TEXTO SELECIONADO:
Wolinski em 2007 (Foto: Wikipedia)
Pasquim, o Charlie Hebdo brasileiro.
O ataque ao jornal francês tirou, de forma violenta, a vida
de Georges Wolinski, o mestre de tantos outros mestres do cartum mundial. No
Brasil, a notável influência do artista chegou ao Pasquim, o maior símbolo da
subversão do humor e da contestação política do país na ditadura militar
Por Maíra Streit
Ao pensarmos em ícones do humor inteligente no Brasil,
rapidamente vêm à cabeça nomes como Jaguar, Laerte, Ziraldo, Angeli e Henfil.
Mas todos eles passam da categoria de ídolos a fãs, quando se trata do
cartunista Georges Wolinski, 80, morto na última quarta-feira (7) por radicais
islâmicos. Ser o mestre de outros mestres tão respeitados é, de fato, uma
responsabilidade para poucos.
Nascido na Tunísia em 1934, Wolinski mudou-se para a França
ainda criança. Nos anos 1960, começou a desenhar para o jornal satírico
Hara-Kiri, fundou o periódico L’Enragé e contribuiu ainda para outras
importantes publicações, como Libération, Nouvel Observateur e L’Humanité. Ele
é considerado uma das figuras marcantes de Maio de 68, onda de protestos que
começou pedindo reformas educacionais e evoluiu para uma greve geral que
balançou o país e o governo do presidente Charles De Gaulle.

INSTRUÇÕES DAS TAREFAS:
1. De acordo com o texto sobre Wolinski, para qual jornal satírico ele começou a desenhar nos anos 1960?
2. Prossiga o texto sobre Wolinski a partir de sua última frase.

(Registros)
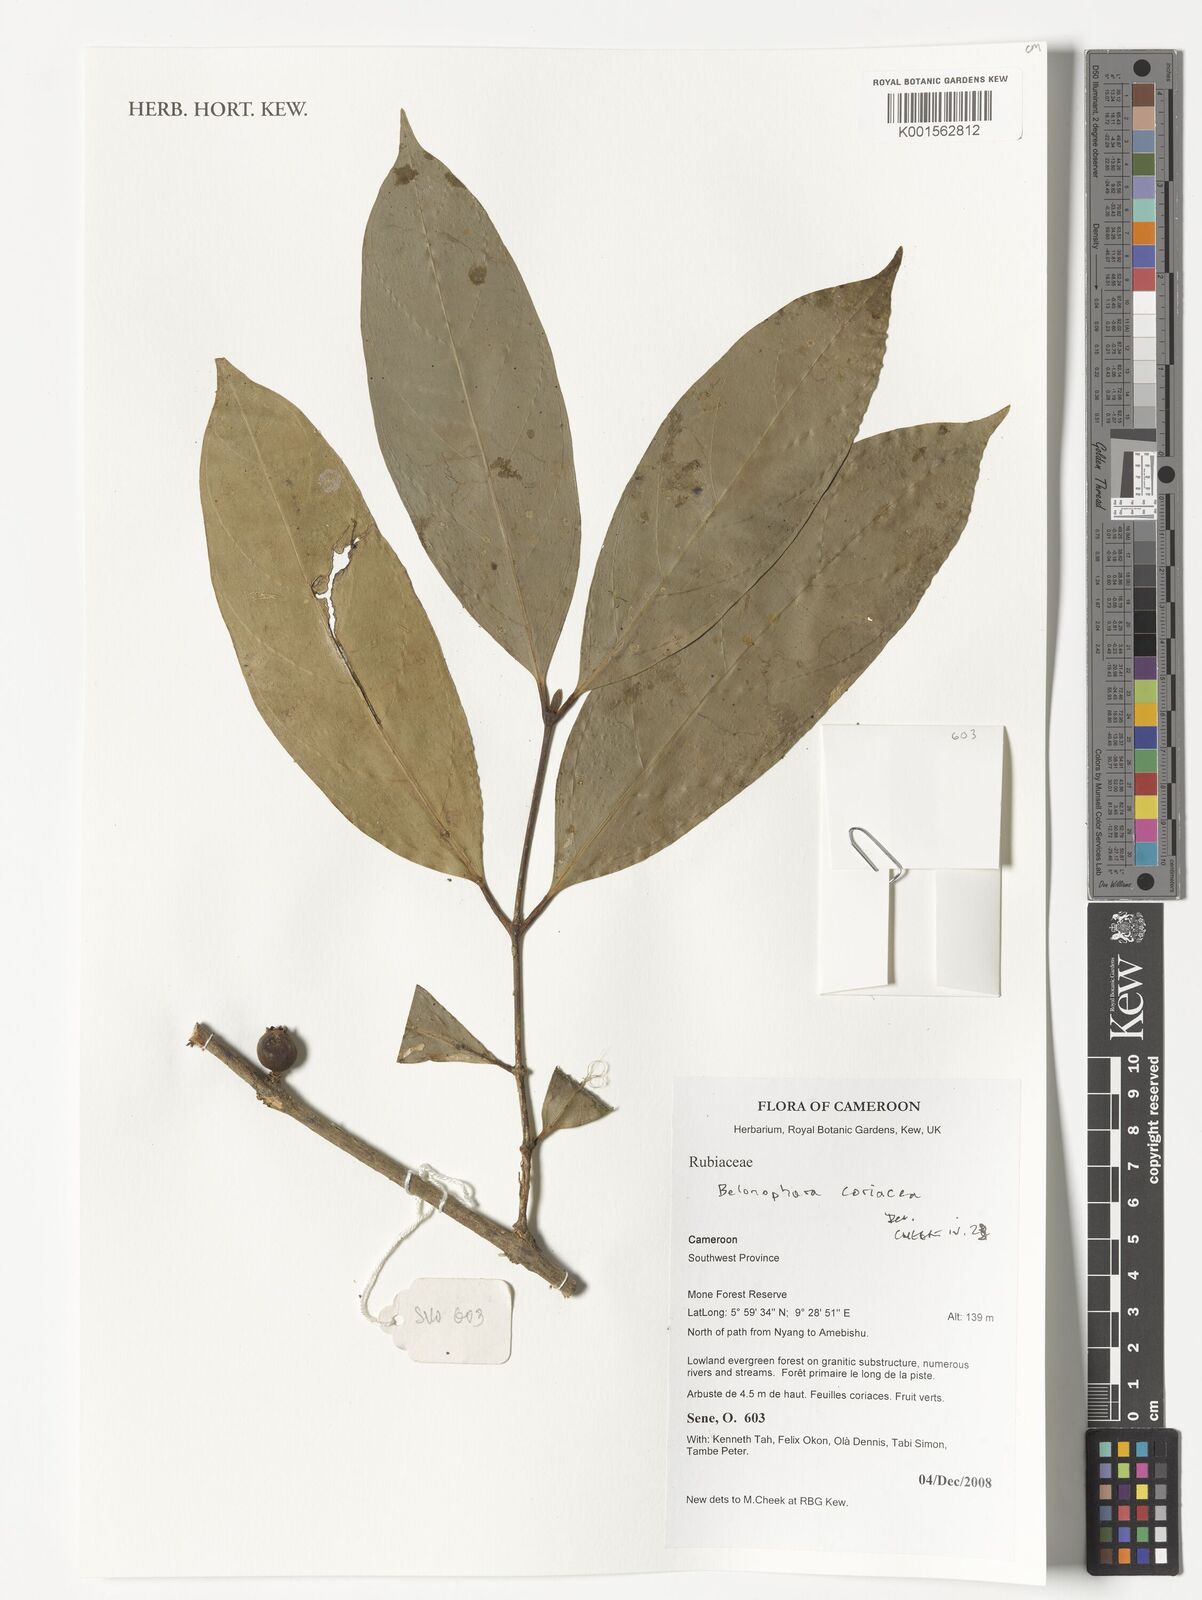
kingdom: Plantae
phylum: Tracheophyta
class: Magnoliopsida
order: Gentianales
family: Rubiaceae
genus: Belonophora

RESPOSTAS DO EXERCÍCIO:
1. Para o jornal satírico Hara-Kiri.

2.
Com o fechamento do Hara-Kiri, os jornalistas se reuniram
para a criação de Charlie Hebdo, em 1970. Os temas políticos, religiosos e
sexuais estiveram sempre presentes. Eles disputavam espaço entre as tirinhas
ácidas e provocadoras, que ganhavam um toque a mais com os traços
característicos de Wolinski, propositadamente simples e imperfeitos.
O autor costumava brincar que, embora ele não tivesse um partido
político definido, o humor pertencia às pessoas de esquerda, “porque a direita
tem muito compromisso com a ordem”. O pensamento criativo, a ousadia e a falta
de pudor dos personagens chegaram ao Brasil como uma bomba, em uma época de
extrema tensão e resistência ao regime militar.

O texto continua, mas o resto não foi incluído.